▶ **DATA TO PROCESS**:
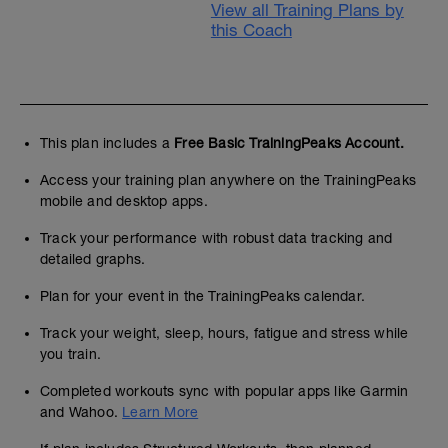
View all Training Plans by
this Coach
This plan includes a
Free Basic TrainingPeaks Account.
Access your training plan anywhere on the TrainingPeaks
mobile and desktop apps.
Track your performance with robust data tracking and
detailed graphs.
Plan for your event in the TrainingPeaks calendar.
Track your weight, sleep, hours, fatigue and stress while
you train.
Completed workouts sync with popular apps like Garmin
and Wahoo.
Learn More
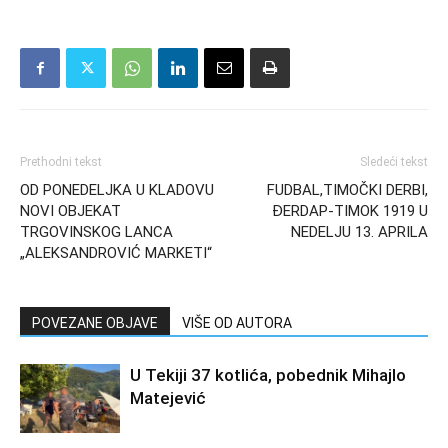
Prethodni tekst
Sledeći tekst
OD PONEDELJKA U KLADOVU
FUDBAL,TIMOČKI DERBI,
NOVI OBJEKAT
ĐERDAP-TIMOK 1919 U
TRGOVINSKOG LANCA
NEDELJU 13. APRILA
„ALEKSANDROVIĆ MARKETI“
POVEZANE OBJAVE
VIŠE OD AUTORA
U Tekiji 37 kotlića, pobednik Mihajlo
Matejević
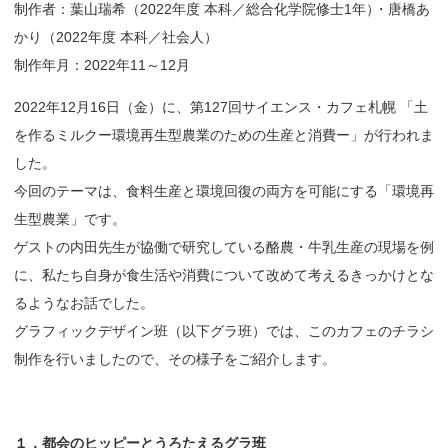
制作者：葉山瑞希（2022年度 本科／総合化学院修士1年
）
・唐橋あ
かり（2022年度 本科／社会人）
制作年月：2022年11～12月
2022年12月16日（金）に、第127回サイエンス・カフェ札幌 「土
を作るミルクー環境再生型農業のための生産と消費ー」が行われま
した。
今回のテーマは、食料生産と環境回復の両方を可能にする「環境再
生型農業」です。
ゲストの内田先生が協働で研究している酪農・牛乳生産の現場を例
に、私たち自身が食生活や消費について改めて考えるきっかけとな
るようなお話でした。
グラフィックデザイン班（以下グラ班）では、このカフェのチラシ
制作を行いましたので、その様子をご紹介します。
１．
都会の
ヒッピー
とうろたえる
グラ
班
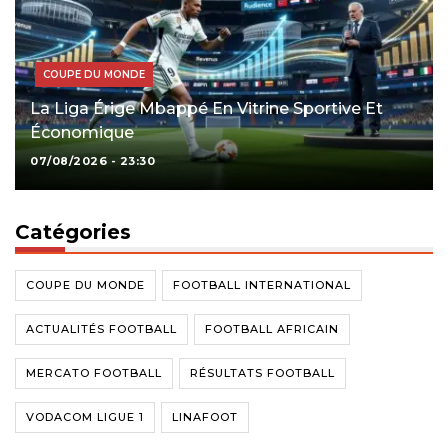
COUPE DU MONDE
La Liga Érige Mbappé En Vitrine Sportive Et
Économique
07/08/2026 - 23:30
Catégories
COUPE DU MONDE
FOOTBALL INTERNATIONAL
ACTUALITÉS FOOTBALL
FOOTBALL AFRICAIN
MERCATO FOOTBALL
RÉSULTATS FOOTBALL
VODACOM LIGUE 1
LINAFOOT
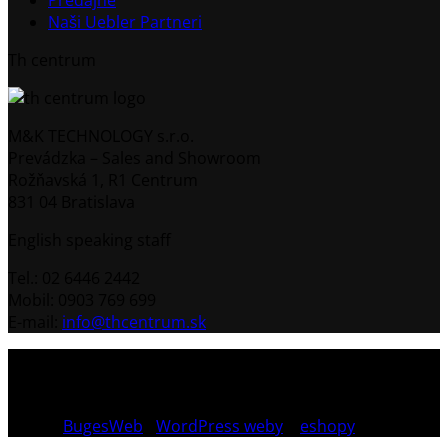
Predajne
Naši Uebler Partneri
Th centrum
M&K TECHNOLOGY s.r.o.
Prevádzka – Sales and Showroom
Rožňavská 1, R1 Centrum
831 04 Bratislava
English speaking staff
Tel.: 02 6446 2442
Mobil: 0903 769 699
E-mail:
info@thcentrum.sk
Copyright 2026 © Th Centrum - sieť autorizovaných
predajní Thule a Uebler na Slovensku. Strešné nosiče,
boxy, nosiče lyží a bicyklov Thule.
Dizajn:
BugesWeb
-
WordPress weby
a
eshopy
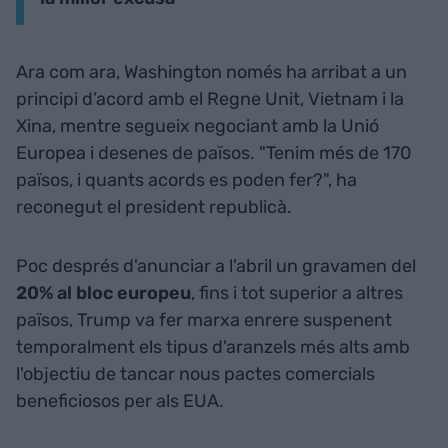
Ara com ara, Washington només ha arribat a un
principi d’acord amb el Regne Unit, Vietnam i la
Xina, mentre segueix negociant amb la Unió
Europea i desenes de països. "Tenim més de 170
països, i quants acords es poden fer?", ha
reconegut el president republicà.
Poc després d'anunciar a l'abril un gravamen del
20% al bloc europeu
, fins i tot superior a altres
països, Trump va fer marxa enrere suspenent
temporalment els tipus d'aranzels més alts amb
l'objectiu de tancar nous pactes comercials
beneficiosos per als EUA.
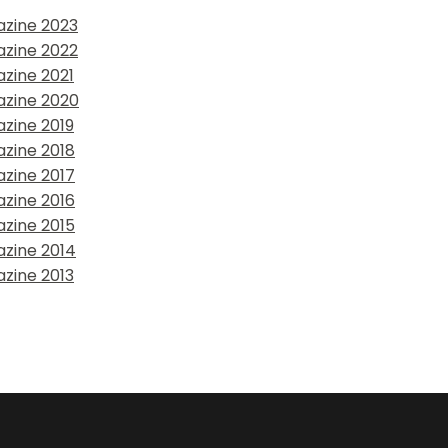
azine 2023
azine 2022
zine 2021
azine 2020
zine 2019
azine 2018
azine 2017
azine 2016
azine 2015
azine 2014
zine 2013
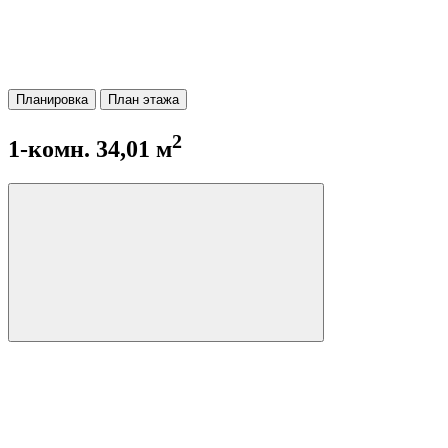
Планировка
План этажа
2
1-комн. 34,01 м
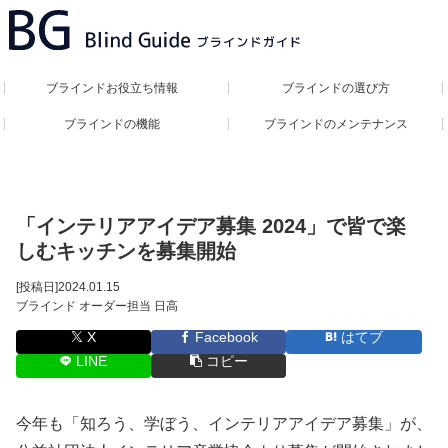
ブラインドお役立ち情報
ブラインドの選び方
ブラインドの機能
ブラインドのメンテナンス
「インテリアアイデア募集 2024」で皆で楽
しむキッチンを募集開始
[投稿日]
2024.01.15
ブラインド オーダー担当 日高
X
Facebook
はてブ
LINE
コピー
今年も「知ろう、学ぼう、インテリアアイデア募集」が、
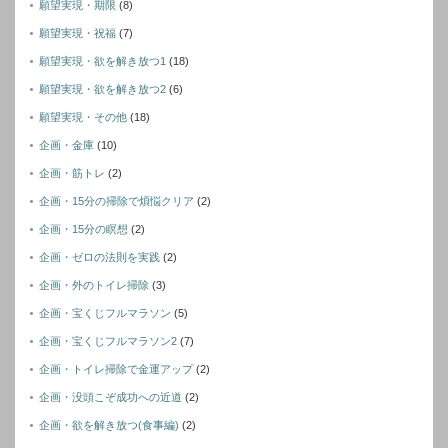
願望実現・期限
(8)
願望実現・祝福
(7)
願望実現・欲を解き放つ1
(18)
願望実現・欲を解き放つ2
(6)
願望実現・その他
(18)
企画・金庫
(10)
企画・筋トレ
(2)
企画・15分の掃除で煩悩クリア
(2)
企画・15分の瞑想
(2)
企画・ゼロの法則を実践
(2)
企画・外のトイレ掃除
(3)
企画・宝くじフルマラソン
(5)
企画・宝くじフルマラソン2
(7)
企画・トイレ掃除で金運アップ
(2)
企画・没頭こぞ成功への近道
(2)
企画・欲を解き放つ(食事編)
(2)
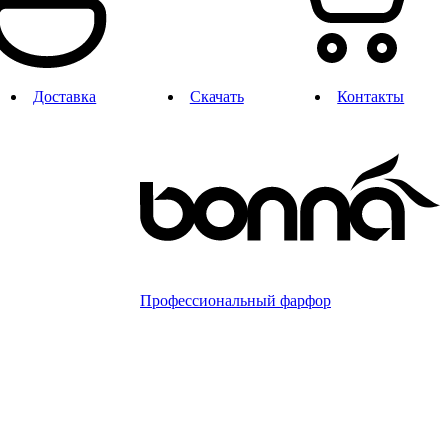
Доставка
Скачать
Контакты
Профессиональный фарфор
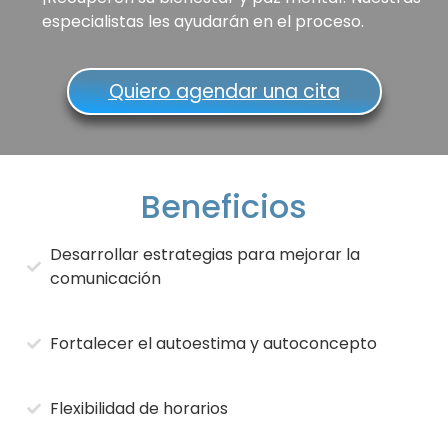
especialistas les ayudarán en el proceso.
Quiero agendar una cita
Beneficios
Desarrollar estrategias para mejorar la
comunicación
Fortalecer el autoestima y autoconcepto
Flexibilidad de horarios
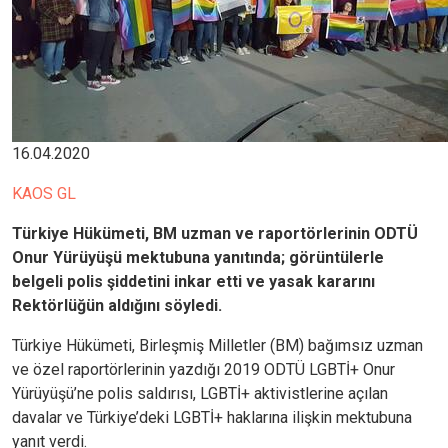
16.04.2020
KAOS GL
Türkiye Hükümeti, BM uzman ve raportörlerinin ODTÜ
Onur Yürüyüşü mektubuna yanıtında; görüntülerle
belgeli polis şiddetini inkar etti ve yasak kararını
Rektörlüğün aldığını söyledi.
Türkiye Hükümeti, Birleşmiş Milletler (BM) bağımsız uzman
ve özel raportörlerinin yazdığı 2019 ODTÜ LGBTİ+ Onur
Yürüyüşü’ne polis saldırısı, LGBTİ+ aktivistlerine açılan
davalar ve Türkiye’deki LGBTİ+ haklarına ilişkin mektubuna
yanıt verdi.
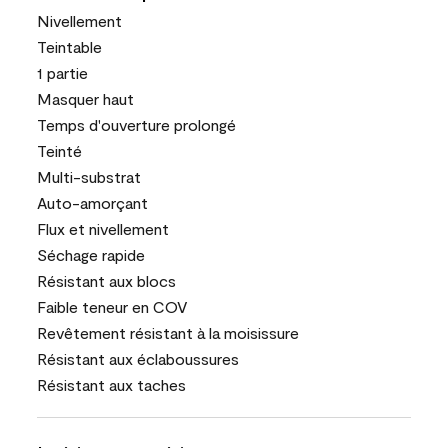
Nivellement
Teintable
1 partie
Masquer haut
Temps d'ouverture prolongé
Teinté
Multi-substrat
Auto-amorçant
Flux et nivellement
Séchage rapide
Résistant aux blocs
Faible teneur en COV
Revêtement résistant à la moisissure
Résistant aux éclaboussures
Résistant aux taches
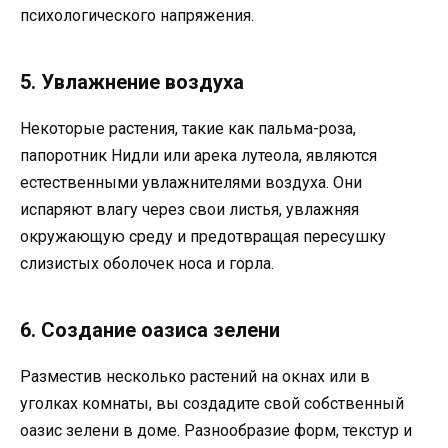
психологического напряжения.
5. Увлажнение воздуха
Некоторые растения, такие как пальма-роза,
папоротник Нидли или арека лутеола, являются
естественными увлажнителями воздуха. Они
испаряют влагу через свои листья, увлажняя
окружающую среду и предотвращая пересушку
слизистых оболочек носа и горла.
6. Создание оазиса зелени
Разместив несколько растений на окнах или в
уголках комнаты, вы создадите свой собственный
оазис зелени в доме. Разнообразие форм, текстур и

▶ **WHAT YOU ARE ASKED TO DO**: Copy every line of the records that contains the word "Hükümeti", and leave out all the other lines.

▶ **TASK RESPONSE**:
Türkiye Hükümeti, BM uzman ve raportörlerinin ODTÜ
Türkiye Hükümeti, Birleşmiş Milletler (BM) bağımsız uzman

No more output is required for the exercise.